Yes, you can call to the JavaScript like that to avoid code injection. It's a good implementation, and it looks like it also recursively reconstructs the JS object into an AHK object. That's good for some reasons, but also can be very slow. When I'm ready for the 1.0 release of cJson I suspect it may be faster than that snippet. And, as mentioned, simple JS implementations only parse--a serializer will take additional code and will be slow compared to the cJson implementation. Then there's the problems relating to nulls and booleans losing their type information.
Working independently, I've built a library that addresses some of those problems, available
here, but it's slower than cJson will be and still depends on Internet Explorer.
JSMN cannot be compiled for AHK using any of the existing MCode implementations. You're welcome to try. If you manage it I'll grovel for your secrets haha. I may be able to steal the compiled code from the AutoIt script there, but I'd caution against borrowing random machine code. Supposing I did (ignoring copyright violations), I'd also be unable to effectively modify it to add support for nonstandard extensions like inline comments (planned for cJson).

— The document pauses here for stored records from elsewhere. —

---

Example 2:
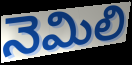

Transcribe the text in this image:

నెమిలి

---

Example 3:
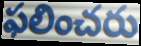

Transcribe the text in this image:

ఫలించరు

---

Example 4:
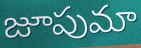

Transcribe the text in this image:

జూపుమా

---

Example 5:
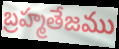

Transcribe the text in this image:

బ్రహ్మతేజము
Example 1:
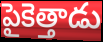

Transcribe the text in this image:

పైకెత్తాడు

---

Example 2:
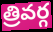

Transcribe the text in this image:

త్రివర్గ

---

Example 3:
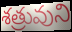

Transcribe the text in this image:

శత్రువుని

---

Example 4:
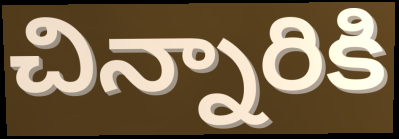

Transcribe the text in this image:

చిన్నారికి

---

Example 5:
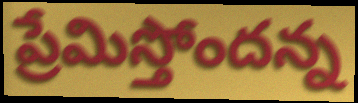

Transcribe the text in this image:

ప్రేమిస్తోందన్న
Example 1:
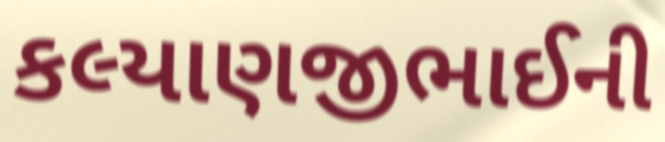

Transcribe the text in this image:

કલ્યાણજીભાઈની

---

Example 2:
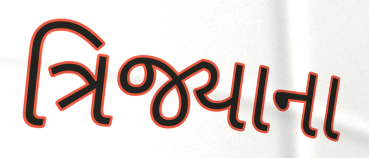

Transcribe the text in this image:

ત્રિજ્યાના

We're building an entirely new MCode stack for AHK, of which cJson is the first project utilizing it. This new MCode stack actually could compile JSMN for use by AHK, but only in 64-bit right now. JSMN doesn't generate native objects, limiting the usefulness of the library, and any code to convert its output to AHK objects will very likely have more overhead than cJson doing it natively (at the 1.0 release).
Eventually, we want to provide a custom COM object, implemented by embedded MCode, that will provide real key hashing, no "magic" key values that can break AHK like _NewEnum, and integration with cJson that will provide near-instant parsing and serializing. This is not planned for the 1.0 release, but when it comes it will make all other implementations look like snails in comparison while still addressing problems like type hinting and unwieldy foreign interfaces.
No 32-bit support, which may still eventually happen, is a small enough price to pay for most use cases especially now. Windows 11 will no longer support 32-bit processors (though will keep the 32 bit compatibility layer). Very few legacy AHK libraries have not been ported to 64 bit. I may be mistaken, but as I recall even 32-bit MS Office provides 64-bit COM objects. I think time spent trying to maintain 32-bit compatibility in new software may be just as well spent updating old code for 64-bit compatibility. If it's a deal breaker for you, you can always swap out the JSON module with something else.